KEANE: REFLECTIONS FROM THE BROADSHEETS

Last updated : 20 November 2005 By Ed

THE INDEPENDENT - MORE MINUSES, FEWER PLUSES

It was only a matter of time before the man once defined as the beating heart of Manchester United would begin to stem the club's life force as damagingly as an embolism. Which explains why Sir Alex Ferguson reacted so peremptorily at United's Carrington training base on Friday after reportedly advising Roy Keane, his long-time captain and confessor, that he was "tearing this club apart".

Two potentially lethal chemical agents, both well capable of spontaneous combustion, have reacted benignly together for over a dozen years. But a sequence of events, which can be traced back to July when the Irishman was omitted from the pre-season tour of the Far East, has had the same effect as pounding them furiously with a pestle. Ferguson recognised the perils. Roy was turning from his defiant, resourceful Rover to a Roy of the Disunited.

It was always a difficult equation to master for Ferguson: on the positive side, the power, thrust and sheer magnitude of Keane's performances. On the negative side , his pub-brawling, player-stamping, referee-har-anguing, supporter-ridiculing, and finally manager-under-mining character. Ultimately, the balance shifted too far towards a minus.

It is said that the Irishman departed with tears in his eyes. The more rational of United's followers will not submit to similar melancholy. Ferguson is an experienced advocate of footballing euthanasia. It is part of the natural order in the game. The Scot has had no compunction in the past about culling those - Paul Ince, Andrei Kanchelskis, Jaap Stam, David Beckham - who had become cult figures to the Old Trafford faithful. In some cases, notably Beckham and Stam, the jury is still not unanimous in its verdict, but Ferguson's judgement has largely been sound. If only, many will contend, his eye for a replacement had been so acute - one of the explanations for the wrath of Keane of late.


THE OBSERVER - HALF THE PREMIERSHIP INTERESTED IN KEANE

Aston Villa, Bolton, Everton and West Brom head a long queue of clubs battling to secure Roy Keane's services after the Irishman's controversial departure from Manchester United.

The midfielder looks unlikely to rush into immediately reaching an agreement with any new club and will instead take several weeks to assess his options. Fifa rules on player movements mean he cannot sign or play for any other team until the transfer window opens again on 1 January.

Keane's lawyer and advisor, Michael Kennedy, has spent the past 48 hours since news of Keane's shock departure emerged talking to managers, chairmen and chief executives from more than half the Premiership's 20 teams.

Most of those are among the smaller clubs, so Keane may have to get used to turning out for a team whose first priority is staying in the Premiership, not winning it.
_ _ _ _ _ _ _
**Exercise 1:** Reproduce the Roy Keane piece word for word, everything from "The midfielder looks" down to "on 1 January.".
**Exercise 2:** Put this sentence from the Roy Keane piece into Spanish: "Aston Villa, Bolton, Everton and West Brom head a long queue of clubs battling to secure Roy Keane's services after the Irishman's controversial departure from Manchester United."
_ _ _ _ _ _ _
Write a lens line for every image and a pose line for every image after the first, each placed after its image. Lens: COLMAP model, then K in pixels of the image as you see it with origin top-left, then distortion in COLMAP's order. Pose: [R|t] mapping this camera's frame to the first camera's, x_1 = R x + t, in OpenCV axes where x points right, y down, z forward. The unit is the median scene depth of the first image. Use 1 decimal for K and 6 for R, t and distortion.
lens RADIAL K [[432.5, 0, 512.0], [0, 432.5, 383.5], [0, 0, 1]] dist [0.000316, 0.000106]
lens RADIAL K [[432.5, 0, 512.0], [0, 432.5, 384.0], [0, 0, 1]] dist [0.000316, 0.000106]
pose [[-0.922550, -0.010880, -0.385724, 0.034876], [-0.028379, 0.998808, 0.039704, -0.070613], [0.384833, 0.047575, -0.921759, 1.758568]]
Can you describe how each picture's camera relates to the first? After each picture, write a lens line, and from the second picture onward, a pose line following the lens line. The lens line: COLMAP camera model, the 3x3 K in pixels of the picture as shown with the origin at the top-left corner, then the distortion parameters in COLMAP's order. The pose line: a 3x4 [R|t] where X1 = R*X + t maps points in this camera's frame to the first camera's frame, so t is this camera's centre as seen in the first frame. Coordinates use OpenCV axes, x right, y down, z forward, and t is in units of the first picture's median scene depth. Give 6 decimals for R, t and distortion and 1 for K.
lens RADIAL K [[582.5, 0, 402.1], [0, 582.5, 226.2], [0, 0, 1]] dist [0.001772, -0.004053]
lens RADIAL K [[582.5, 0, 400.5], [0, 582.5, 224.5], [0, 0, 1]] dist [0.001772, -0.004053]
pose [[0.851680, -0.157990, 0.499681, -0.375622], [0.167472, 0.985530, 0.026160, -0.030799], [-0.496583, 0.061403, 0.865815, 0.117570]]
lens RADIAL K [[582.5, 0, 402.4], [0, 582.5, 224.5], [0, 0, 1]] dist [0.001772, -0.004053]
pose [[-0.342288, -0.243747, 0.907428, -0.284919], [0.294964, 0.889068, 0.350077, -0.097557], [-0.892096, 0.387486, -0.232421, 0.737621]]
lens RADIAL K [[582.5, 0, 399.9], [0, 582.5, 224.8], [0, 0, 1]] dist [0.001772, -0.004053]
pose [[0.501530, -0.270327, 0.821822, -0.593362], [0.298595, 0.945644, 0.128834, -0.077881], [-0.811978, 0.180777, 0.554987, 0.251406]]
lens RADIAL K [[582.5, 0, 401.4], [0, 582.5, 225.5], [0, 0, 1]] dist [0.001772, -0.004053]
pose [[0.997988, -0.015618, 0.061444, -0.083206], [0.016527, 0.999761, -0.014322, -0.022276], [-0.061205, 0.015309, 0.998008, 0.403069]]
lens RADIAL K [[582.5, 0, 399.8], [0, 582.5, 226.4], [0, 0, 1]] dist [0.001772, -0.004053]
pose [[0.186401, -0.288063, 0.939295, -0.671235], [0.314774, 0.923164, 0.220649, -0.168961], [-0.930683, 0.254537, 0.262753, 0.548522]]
_ _ _ _ _ _ _
**Task answer 1:**
The midfielder looks unlikely to rush into immediately reaching an agreement with any new club and will instead take several weeks to assess his options. Fifa rules on player movements mean he cannot sign or play for any other team until the transfer window opens again on 1 January.

**Task answer 2:** Aston Villa, Bolton, Everton y West Brom encabezan una larga cola de clubes que luchan por hacerse con los servicios de Roy Keane tras la polémica salida del irlandés del Manchester United.